Enter Aurora Propulsion Technologies. It’s one of a handful of startups that has emerged in the past few years to help simplify the problem of spacecraft propulsion. Since its founding in 2018, the Finnish company has developed two products – a tiny thruster engine and a plasma braking system – and will be testing both in an in-orbit demonstration in the fourth quarter of this year. Aurora’s activities have caught the eye of investors: the company has just closed a €1.7 million ($2 million) seed round to bring its technology to market.
The round was led by Lithuanian VC firm Practica Capital, with additional participation from the state-owned private equity company TESI (Finnish Industry Investment Ltd.) and Kluz Ventures. Individual investors also participated.
Aurora’s first in-orbit demonstration, Aurora Sat-1, will be heading to space on a Rocket Lab rideshare mission, the company announced last month. On that satellite will be two modules. The first module will contain six Aurora “resistojet” engines, designed to help small spacecraft adjust their attitude (the satellite’s orientation, not its mood) and de-tumble. Aurora will also test its Plasma Brake technology, which could be used to de-orbit satellites or even to conduct deep space missions.
Each resistojet thruster comes in at just around one centimeter long, and it moves the spacecraft using microliters of water and propellant. The six thrusters are distributed around the satellite in such a way to facilitate movement in virtually any direction, and the thruster can also modulate the temperature of the water and the strength of the puff of steam that’s discharged to generate movement.
Aurora CEO Roope Takala, who previously worked for Nokia, likened the innovations in weight and size in the space industry – which we see in the resistojet – to what happened to cell phones and computers twenty years ago. “The industry moves very slow,” he said in a recent interview with ProWellTech. “In the old space era, it took a quarter to develop a rocket engine – that would be a quarter of a century. Now, it takes two quarters of a year. That’s what we did.”
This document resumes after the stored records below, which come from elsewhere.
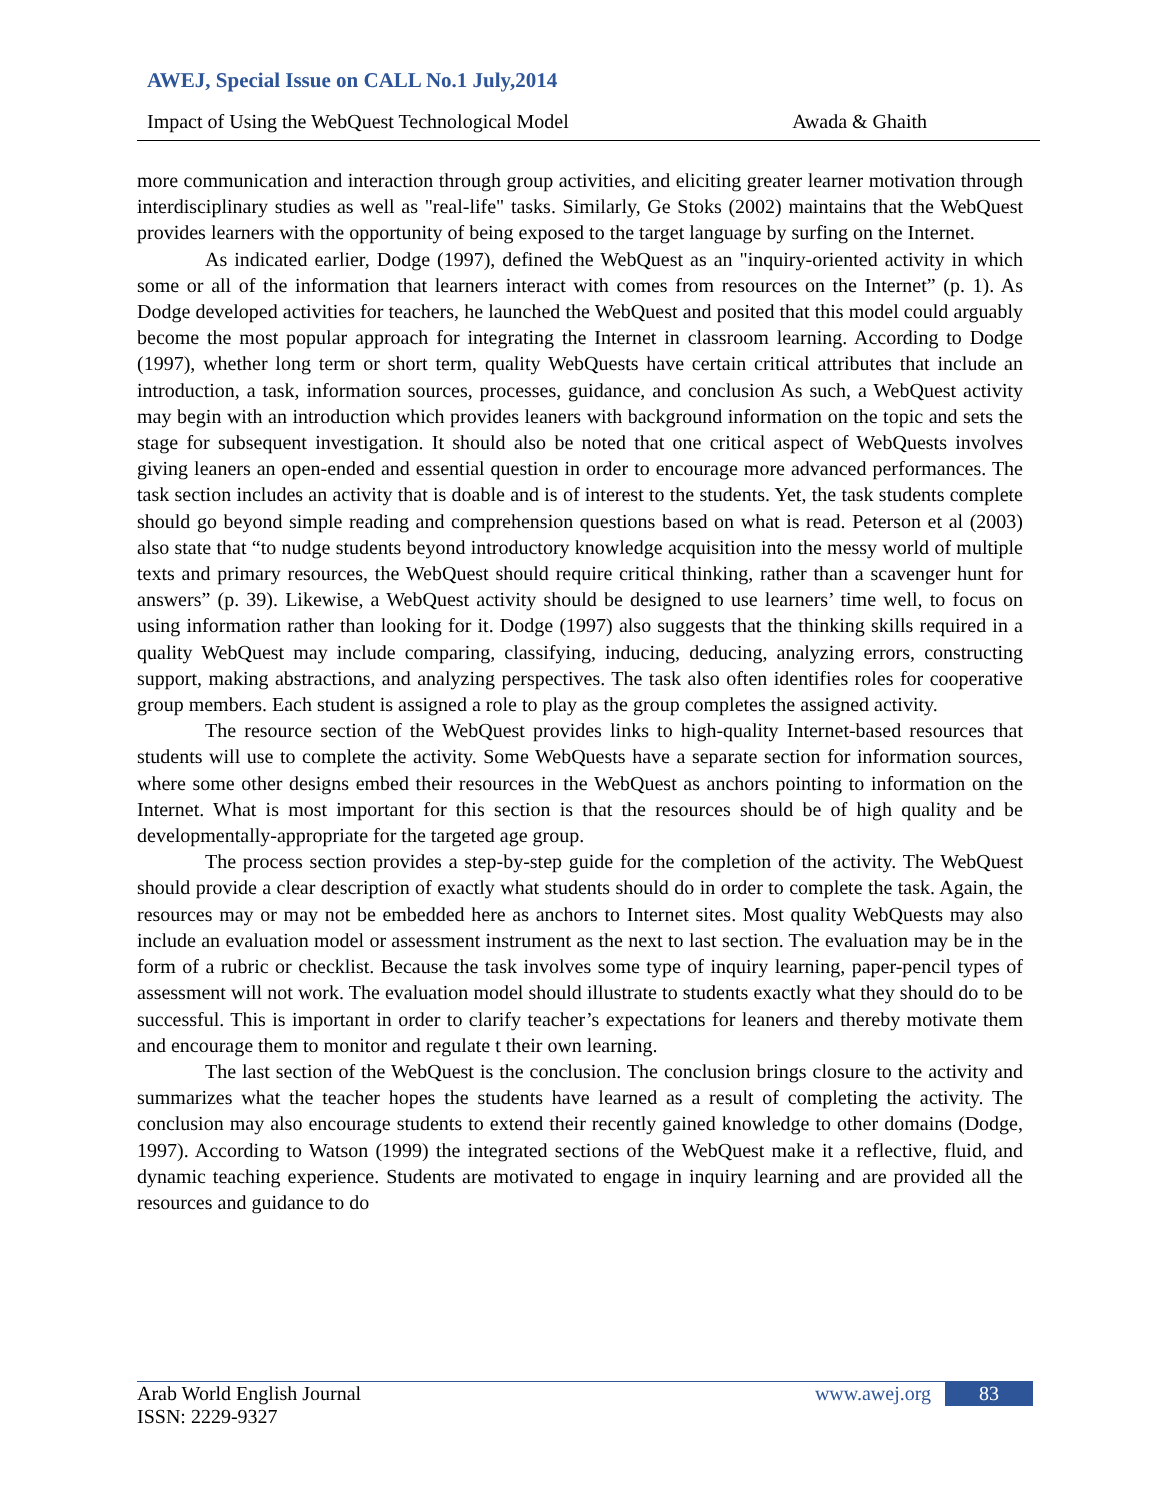AWEJ, Special Issue on CALL No.1 July,2014
Impact of Using the WebQuest Technological Model Awada & Ghaith
more communication and interaction through group activities, and eliciting greater learner motivation through interdisciplinary studies as well as "real-life" tasks. Similarly, Ge Stoks (2002) maintains that the WebQuest provides learners with the opportunity of being exposed to the target language by surfing on the Internet.
As indicated earlier, Dodge (1997), defined the WebQuest as an "inquiry-oriented activity in which some or all of the information that learners interact with comes from resources on the Internet” (p. 1). As Dodge developed activities for teachers, he launched the WebQuest and posited that this model could arguably become the most popular approach for integrating the Internet in classroom learning. According to Dodge (1997), whether long term or short term, quality WebQuests have certain critical attributes that include an introduction, a task, information sources, processes, guidance, and conclusion As such, a WebQuest activity may begin with an introduction which provides leaners with background information on the topic and sets the stage for subsequent investigation. It should also be noted that one critical aspect of WebQuests involves giving leaners an open-ended and essential question in order to encourage more advanced performances. The task section includes an activity that is doable and is of interest to the students. Yet, the task students complete should go beyond simple reading and comprehension questions based on what is read. Peterson et al (2003) also state that “to nudge students beyond introductory knowledge acquisition into the messy world of multiple texts and primary resources, the WebQuest should require critical thinking, rather than a scavenger hunt for answers” (p. 39). Likewise, a WebQuest activity should be designed to use learners’ time well, to focus on using information rather than looking for it. Dodge (1997) also suggests that the thinking skills required in a quality WebQuest may include comparing, classifying, inducing, deducing, analyzing errors, constructing support, making abstractions, and analyzing perspectives. The task also often identifies roles for cooperative group members. Each student is assigned a role to play as the group completes the assigned activity.
The resource section of the WebQuest provides links to high-quality Internet-based resources that students will use to complete the activity. Some WebQuests have a separate section for information sources, where some other designs embed their resources in the WebQuest as anchors pointing to information on the Internet. What is most important for this section is that the resources should be of high quality and be developmentally-appropriate for the targeted age group.
The process section provides a step-by-step guide for the completion of the activity. The WebQuest should provide a clear description of exactly what students should do in order to complete the task. Again, the resources may or may not be embedded here as anchors to Internet sites. Most quality WebQuests may also include an evaluation model or assessment instrument as the next to last section. The evaluation may be in the form of a rubric or checklist. Because the task involves some type of inquiry learning, paper-pencil types of assessment will not work. The evaluation model should illustrate to students exactly what they should do to be successful. This is important in order to clarify teacher’s expectations for leaners and thereby motivate them and encourage them to monitor and regulate t their own learning.
The last section of the WebQuest is the conclusion. The conclusion brings closure to the activity and summarizes what the teacher hopes the students have learned as a result of completing the activity. The conclusion may also encourage students to extend their recently gained knowledge to other domains (Dodge, 1997). According to Watson (1999) the integrated sections of the WebQuest make it a reflective, fluid, and dynamic teaching experience. Students are motivated to engage in inquiry learning and are provided all the resources and guidance to do
Arab World English Journal
ISSN: 2229-9327
www.awej.org 83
The Plasma Brake uses an electrically charged microtether to generate a lump of protons to generate drag. That’s ideal for de-orbiting a spacecraft, but interestingly (and counterintuitively), the Plasma Brake could also be used for traveling away from the planet, Takala said. That’s because when you go outside the Earth’s magnetosphere, the Plasma Brake becomes unstable and moves with solar wind (which is also plasma). “The same product can jump onto that flow of plasma from the sun and extract energy from that,” Takala explained. “In that context we can use it as an interplanetary traveling tool.”
Theoretically, if a spacecraft was equipped with multiple tethers extending different directions, it could be used to rotate and guide the spacecraft, like a sailboat, he added. This technology is only scalable to a certain degree, however, so don’t expect it to be sending a crewed spacecraft into deep space anytime soon. That’s mostly due to limitations in the material strength of the Plasma Brake tethers, but the tech can be used for satellites up to around 1,000 kilograms.
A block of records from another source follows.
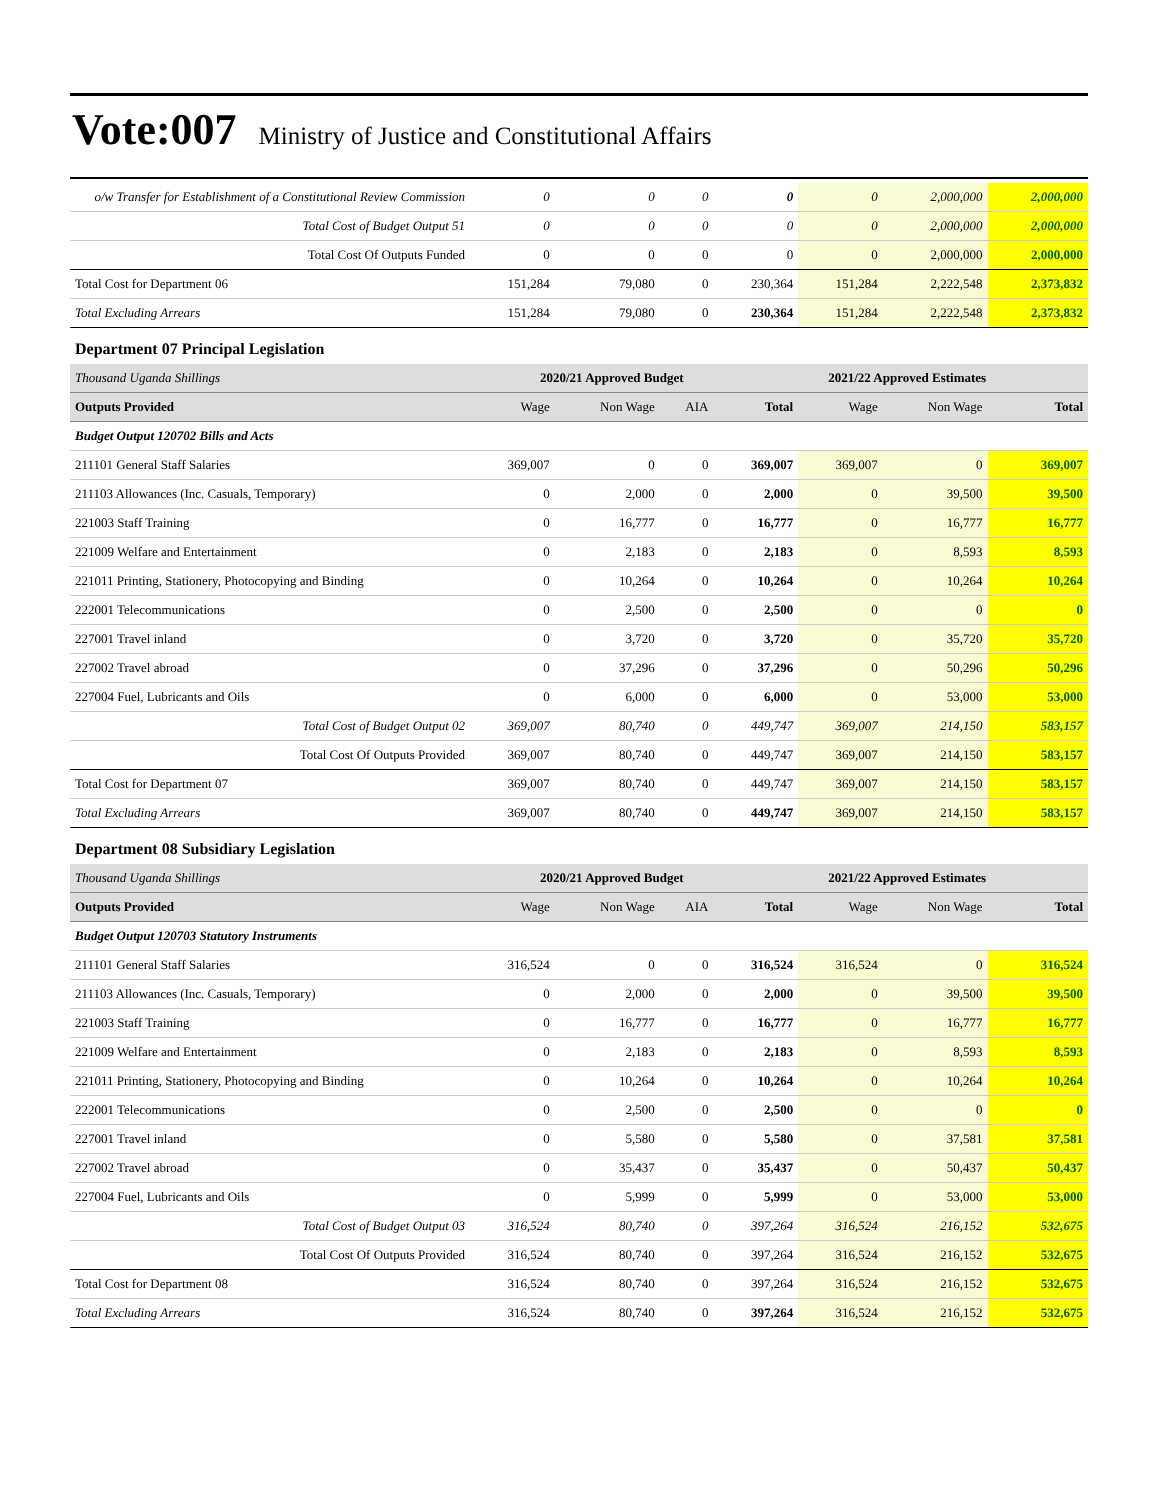Vote:007 Ministry of Justice and Constitutional Affairs
| o/w Transfer for Establishment of a Constitutional Review Commission | 0 | 0 | 0 | 0 | 0 | 2,000,000 | 2,000,000 |
| Total Cost of Budget Output 51 | 0 | 0 | 0 | 0 | 0 | 2,000,000 | 2,000,000 |
| Total Cost Of Outputs Funded | 0 | 0 | 0 | 0 | 0 | 2,000,000 | 2,000,000 |
| Total Cost for Department 06 | 151,284 | 79,080 | 0 | 230,364 | 151,284 | 2,222,548 | 2,373,832 |
| Total Excluding Arrears | 151,284 | 79,080 | 0 | 230,364 | 151,284 | 2,222,548 | 2,373,832 |
| Department 07 Principal Legislation | | | | | | | |
| Thousand Uganda Shillings | 2020/21 Approved Budget | | | | 2021/22 Approved Estimates | | |
| Outputs Provided | Wage | Non Wage | AIA | Total | Wage | Non Wage | Total |
| Budget Output 120702 Bills and Acts | | | | | | | |
| 211101 General Staff Salaries | 369,007 | 0 | 0 | 369,007 | 369,007 | 0 | 369,007 |
| 211103 Allowances (Inc. Casuals, Temporary) | 0 | 2,000 | 0 | 2,000 | 0 | 39,500 | 39,500 |
| 221003 Staff Training | 0 | 16,777 | 0 | 16,777 | 0 | 16,777 | 16,777 |
| 221009 Welfare and Entertainment | 0 | 2,183 | 0 | 2,183 | 0 | 8,593 | 8,593 |
| 221011 Printing, Stationery, Photocopying and Binding | 0 | 10,264 | 0 | 10,264 | 0 | 10,264 | 10,264 |
| 222001 Telecommunications | 0 | 2,500 | 0 | 2,500 | 0 | 0 | 0 |
| 227001 Travel inland | 0 | 3,720 | 0 | 3,720 | 0 | 35,720 | 35,720 |
| 227002 Travel abroad | 0 | 37,296 | 0 | 37,296 | 0 | 50,296 | 50,296 |
| 227004 Fuel, Lubricants and Oils | 0 | 6,000 | 0 | 6,000 | 0 | 53,000 | 53,000 |
| Total Cost of Budget Output 02 | 369,007 | 80,740 | 0 | 449,747 | 369,007 | 214,150 | 583,157 |
| Total Cost Of Outputs Provided | 369,007 | 80,740 | 0 | 449,747 | 369,007 | 214,150 | 583,157 |
| Total Cost for Department 07 | 369,007 | 80,740 | 0 | 449,747 | 369,007 | 214,150 | 583,157 |
| Total Excluding Arrears | 369,007 | 80,740 | 0 | 449,747 | 369,007 | 214,150 | 583,157 |
| Department 08 Subsidiary Legislation | | | | | | | |
| Thousand Uganda Shillings | 2020/21 Approved Budget | | | | 2021/22 Approved Estimates | | |
| Outputs Provided | Wage | Non Wage | AIA | Total | Wage | Non Wage | Total |
| Budget Output 120703 Statutory Instruments | | | | | | | |
| 211101 General Staff Salaries | 316,524 | 0 | 0 | 316,524 | 316,524 | 0 | 316,524 |
| 211103 Allowances (Inc. Casuals, Temporary) | 0 | 2,000 | 0 | 2,000 | 0 | 39,500 | 39,500 |
| 221003 Staff Training | 0 | 16,777 | 0 | 16,777 | 0 | 16,777 | 16,777 |
| 221009 Welfare and Entertainment | 0 | 2,183 | 0 | 2,183 | 0 | 8,593 | 8,593 |
| 221011 Printing, Stationery, Photocopying and Binding | 0 | 10,264 | 0 | 10,264 | 0 | 10,264 | 10,264 |
| 222001 Telecommunications | 0 | 2,500 | 0 | 2,500 | 0 | 0 | 0 |
| 227001 Travel inland | 0 | 5,580 | 0 | 5,580 | 0 | 37,581 | 37,581 |
| 227002 Travel abroad | 0 | 35,437 | 0 | 35,437 | 0 | 50,437 | 50,437 |
| 227004 Fuel, Lubricants and Oils | 0 | 5,999 | 0 | 5,999 | 0 | 53,000 | 53,000 |
| Total Cost of Budget Output 03 | 316,524 | 80,740 | 0 | 397,264 | 316,524 | 216,152 | 532,675 |
| Total Cost Of Outputs Provided | 316,524 | 80,740 | 0 | 397,264 | 316,524 | 216,152 | 532,675 |
| Total Cost for Department 08 | 316,524 | 80,740 | 0 | 397,264 | 316,524 | 216,152 | 532,675 |
| Total Excluding Arrears | 316,524 | 80,740 | 0 | 397,264 | 316,524 | 216,152 | 532,675 |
“That’s our future. That’s where we’re aiming,” Takala said. “We’re focused now for the short term on low Earth orbit with the Plasma Brake and the attitude control [resistojet], and later on when the moon businesses kick off as they are slowly starting to do, then we’ll probably be looking at that way.”
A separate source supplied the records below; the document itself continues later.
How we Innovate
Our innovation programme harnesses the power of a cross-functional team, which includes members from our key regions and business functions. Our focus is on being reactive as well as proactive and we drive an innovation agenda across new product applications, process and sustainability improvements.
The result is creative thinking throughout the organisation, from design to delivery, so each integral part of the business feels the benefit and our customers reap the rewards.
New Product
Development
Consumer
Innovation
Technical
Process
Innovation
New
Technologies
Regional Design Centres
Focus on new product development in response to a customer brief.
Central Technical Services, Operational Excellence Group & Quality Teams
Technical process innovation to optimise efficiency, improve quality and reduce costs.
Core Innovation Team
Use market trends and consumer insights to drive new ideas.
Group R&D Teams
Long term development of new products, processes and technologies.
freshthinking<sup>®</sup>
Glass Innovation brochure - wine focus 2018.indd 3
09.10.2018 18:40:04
The Plasma Brake and resistojet thruster would need to be put on spacecraft before they launch to orbit, but Aurora is in conversation with other companies of the potential of in-orbit installation of Plasma Brakes for existing space junk. Looking to the short-term, the company is going to use the funding to productize the technology for low Earth orbit and to serialize its production, as well as to add features to the products to equip them for satellites larger than CubeSats.
In the longer term, Aurora has a vision of conducting missions in deep space. “We started off from the idea that we want to make a technology that fits into a really small spacecraft, [and] travels really fast so that we can catch up with the Voyager probes,” Takala said.
“First to the moon and then to Mars, Venus, and then one day we may be able to catch up with the Voyagers and take a big trip.”